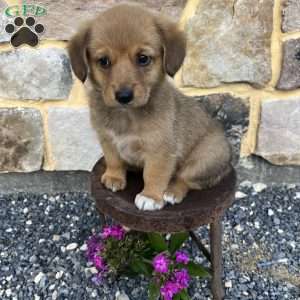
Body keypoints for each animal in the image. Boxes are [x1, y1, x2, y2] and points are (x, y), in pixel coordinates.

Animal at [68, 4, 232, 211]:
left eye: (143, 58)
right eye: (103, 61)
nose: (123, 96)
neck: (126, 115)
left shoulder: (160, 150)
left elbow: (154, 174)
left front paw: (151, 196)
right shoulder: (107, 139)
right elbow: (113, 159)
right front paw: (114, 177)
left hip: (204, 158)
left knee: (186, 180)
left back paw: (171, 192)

+-------+

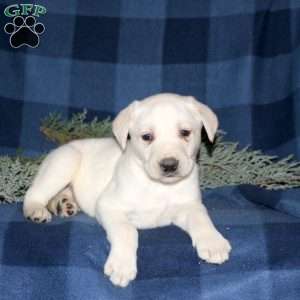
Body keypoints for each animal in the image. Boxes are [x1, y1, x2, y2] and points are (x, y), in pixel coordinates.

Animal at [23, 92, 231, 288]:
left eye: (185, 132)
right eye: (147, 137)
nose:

+-------+

▶ TASK OBJECTIVE: Everything in the material above from the line that has "left eye: (143, 58)" through the line that has "left back paw: (171, 192)" must be duplicated exactly, with no other lines given.

▶ EXPECTED ANSWER:
left eye: (143, 58)
right eye: (103, 61)
nose: (123, 96)
neck: (126, 115)
left shoulder: (160, 150)
left elbow: (154, 174)
left front paw: (151, 196)
right shoulder: (107, 139)
right elbow: (113, 159)
right front paw: (114, 177)
left hip: (204, 158)
left knee: (186, 180)
left back paw: (171, 192)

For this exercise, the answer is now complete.